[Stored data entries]
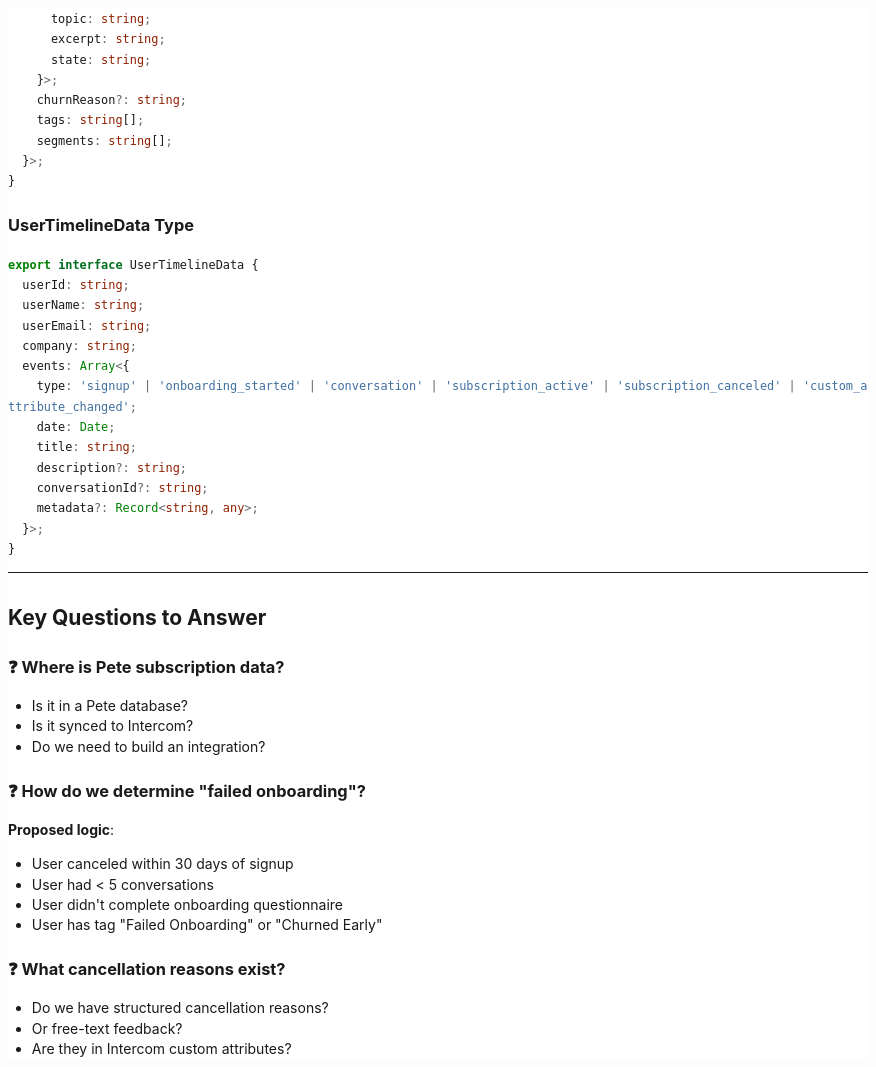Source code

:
 ```typescript
      topic: string;
      excerpt: string;
      state: string;
    }>;
    churnReason?: string;
    tags: string[];
    segments: string[];
  }>;
}
```

### UserTimelineData Type
```typescript
export interface UserTimelineData {
  userId: string;
  userName: string;
  userEmail: string;
  company: string;
  events: Array<{
    type: 'signup' | 'onboarding_started' | 'conversation' | 'subscription_active' | 'subscription_canceled' | 'custom_attribute_changed';
    date: Date;
    title: string;
    description?: string;
    conversationId?: string;
    metadata?: Record<string, any>;
  }>;
}
```

---

## Key Questions to Answer

### ❓ Where is Pete subscription data?
- Is it in a Pete database?
- Is it synced to Intercom?
- Do we need to build an integration?

### ❓ How do we determine "failed onboarding"?
**Proposed logic**:
- User canceled within 30 days of signup
- User had < 5 conversations
- User didn't complete onboarding questionnaire
- User has tag "Failed Onboarding" or "Churned Early"

### ❓ What cancellation reasons exist?
- Do we have structured cancellation reasons?
- Or free-text feedback?
- Are they in Intercom custom attributes?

**Activity:** Note each line above that holds "signup", then copy all of them.

**The completed task:**
    type: 'signup' | 'onboarding_started' | 'conversation' | 'subscription_active' | 'subscription_canceled' | 'custom_attribute_changed';
- User canceled within 30 days of signup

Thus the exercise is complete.